## THE PROBLEM:
Put each line of the entries into a Markdown table with the columns Row and Line, starting at the line containing "Rank the series" and ending at the last line of the entries. Skip blank lines and leave the pictures out.

(Chart-based quiz entries)

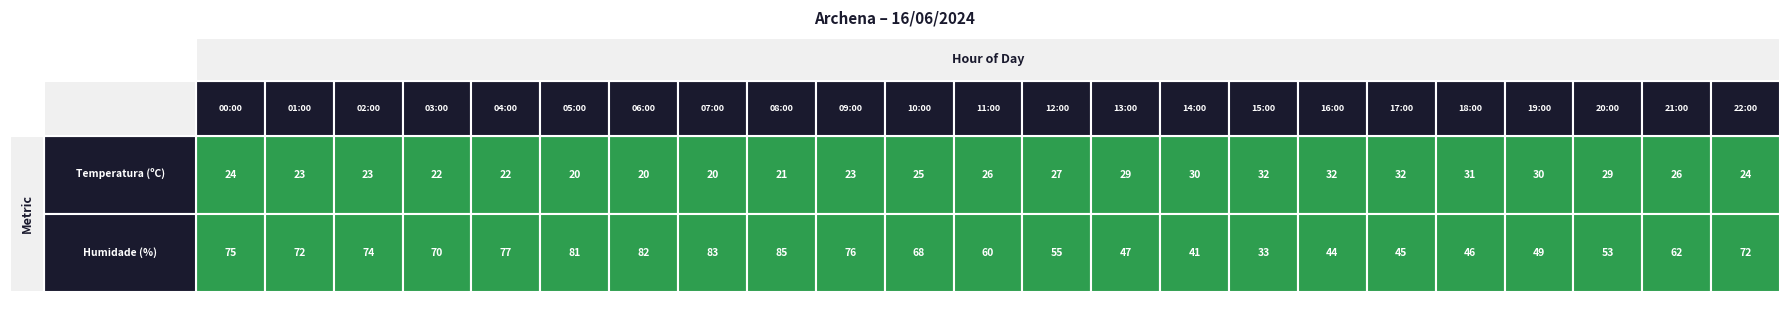

What is the difference between the maximum and minimum values in the 03:00 series?

47.7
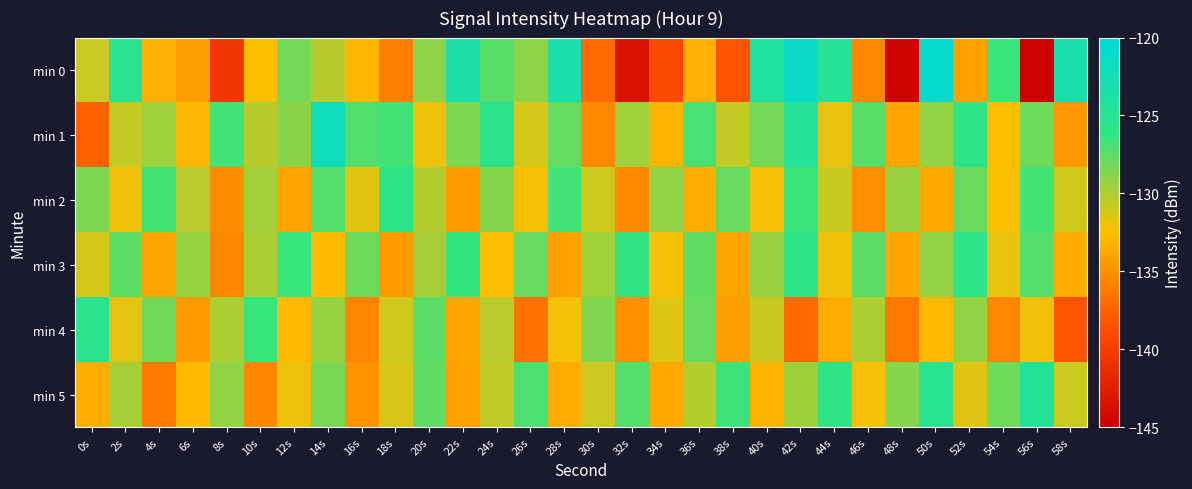

Rank the series at 22s from highest to lowest value.

min 0, min 3, min 1, min 4, min 5, min 2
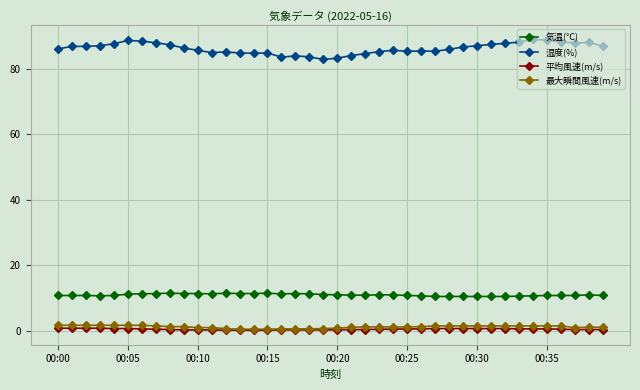

True or false: 湿度(%) has more than 1 interior local peaks.

True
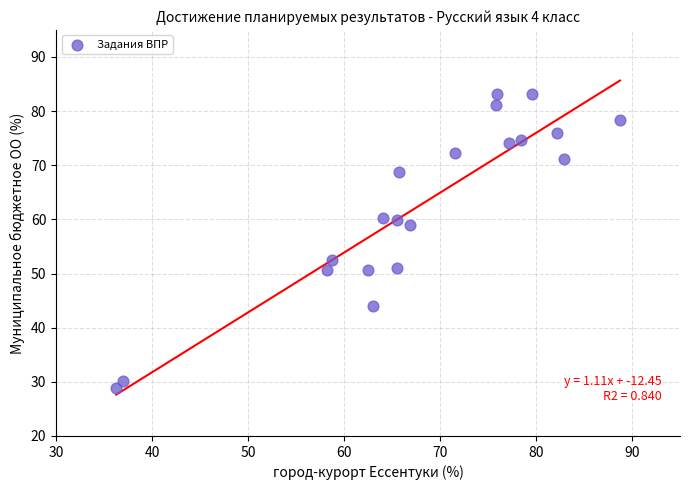

What is the range of Y values (max minus min)?

54.2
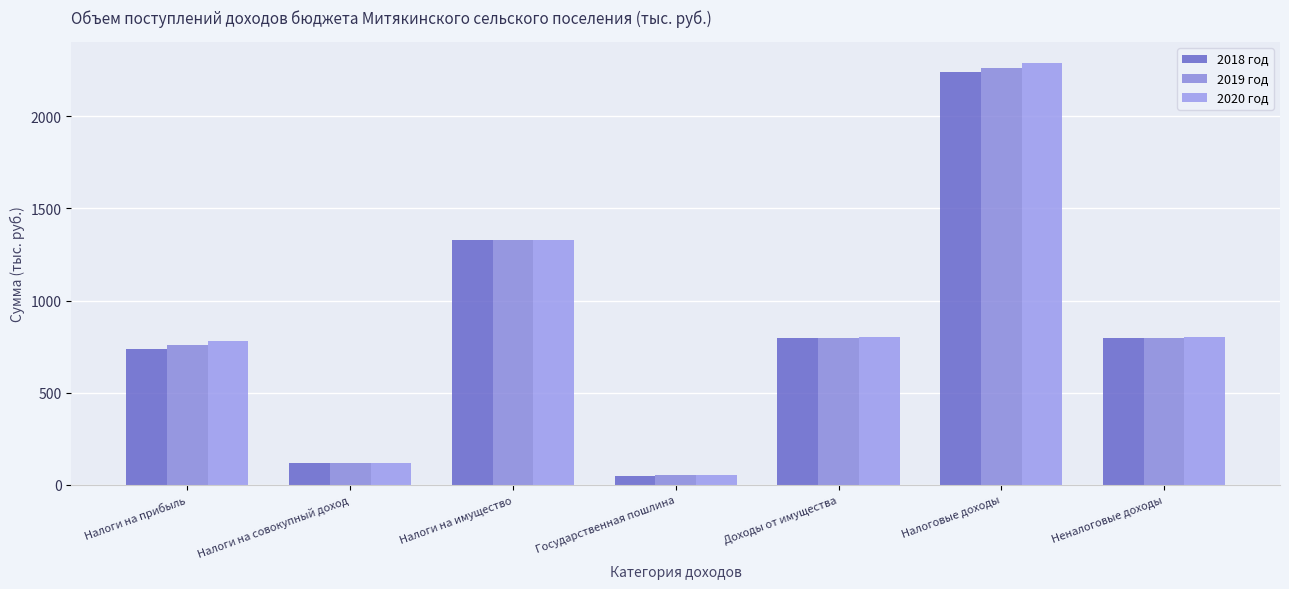

Where is 2020 год nearest to the value 1171?

Налоги на имущество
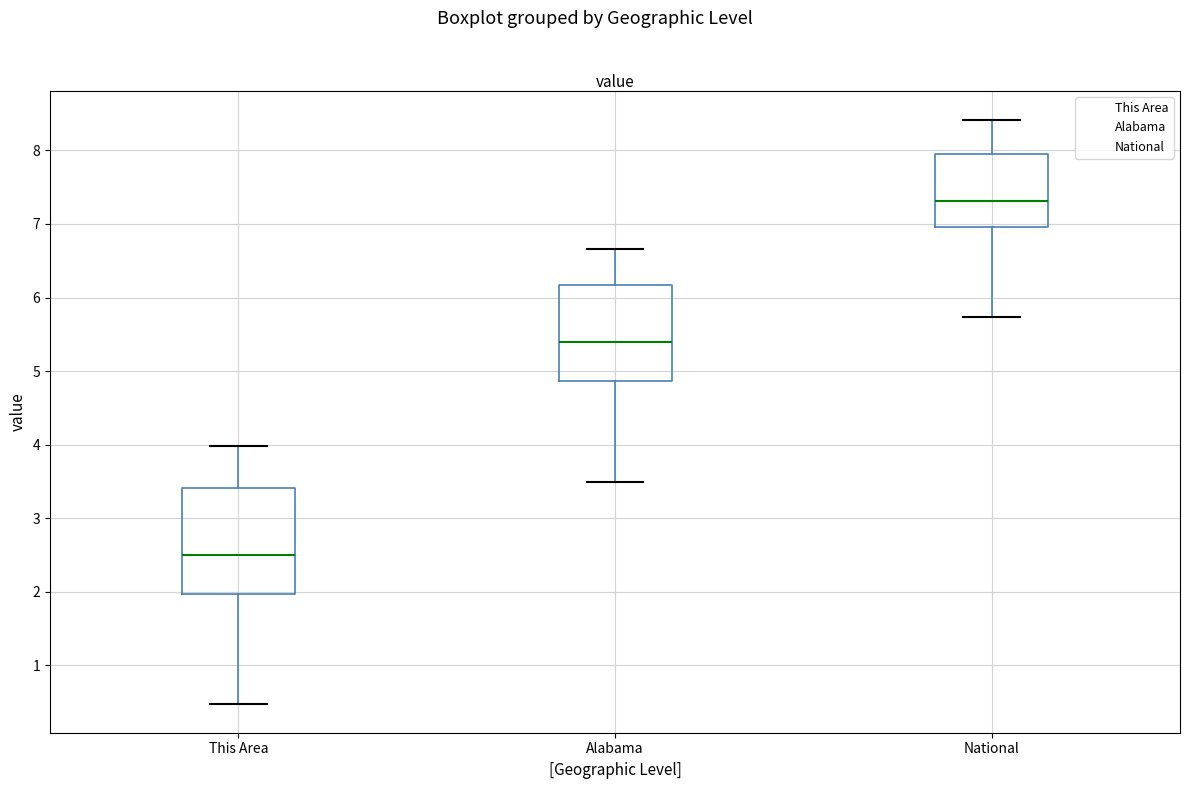

Reading left to right, read every box against the y-axis: the position of its median line, the range the box covers, and the ends of its whiskers. The values are not printed on the chart, so give them approximately, as read against the axis.

This Area: median 2.5, box 2.0 to 3.4, whiskers 0.5 to 4.0
Alabama: median 5.4, box 4.9 to 6.2, whiskers 3.5 to 6.7
National: median 7.3, box 7.0 to 7.9, whiskers 5.7 to 8.4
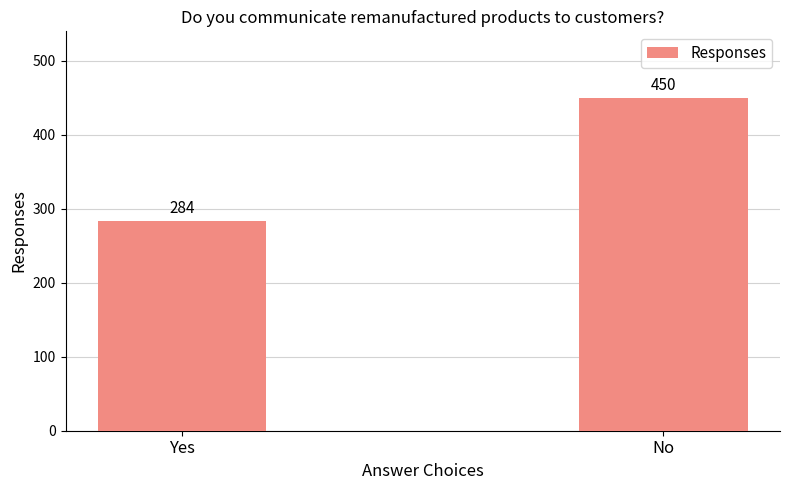

What is the value of the 2nd bar from the left?

450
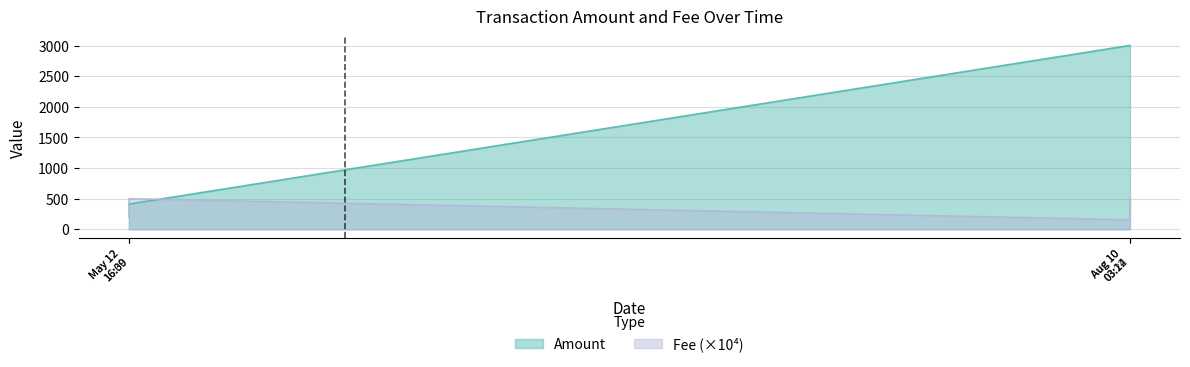

Which series has the largest range (max minus min)?

Amount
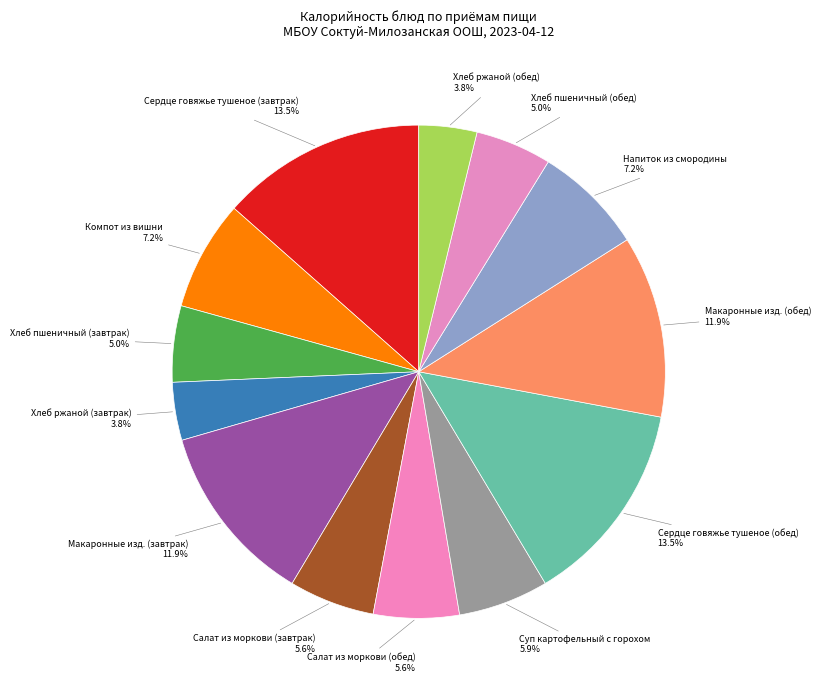

How many slices are in this pie chart?

13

## EXERCISE ANSWER:
| Row | Line |
|---|---|
| 1 | Rank the series at 22s from highest to lowest value. |
| 2 | min 0, min 3, min 1, min 4, min 5, min 2 |
| 3 | True or false: 湿度(%) has more than 1 interior local peaks. |
| 4 | True |
| 5 | What is the range of Y values (max minus min)? |
| 6 | 54.2 |
| 7 | Where is 2020 год nearest to the value 1171? |
| 8 | Налоги на имущество |
| 9 | Reading left to right, read every box against the y-axis: the position of its median line, the range the box covers, and the ends of its whiskers. The values are not printed on the chart, so give them approximately, as read against the axis. |
| 10 | This Area: median 2.5, box 2.0 to 3.4, whiskers 0.5 to 4.0 |
| 11 | Alabama: median 5.4, box 4.9 to 6.2, whiskers 3.5 to 6.7 |
| 12 | National: median 7.3, box 7.0 to 7.9, whiskers 5.7 to 8.4 |
| 13 | What is the value of the 2nd bar from the left? |
| 14 | 450 |
| 15 | Which series has the largest range (max minus min)? |
| 16 | Amount |
| 17 | How many slices are in this pie chart? |
| 18 | 13 |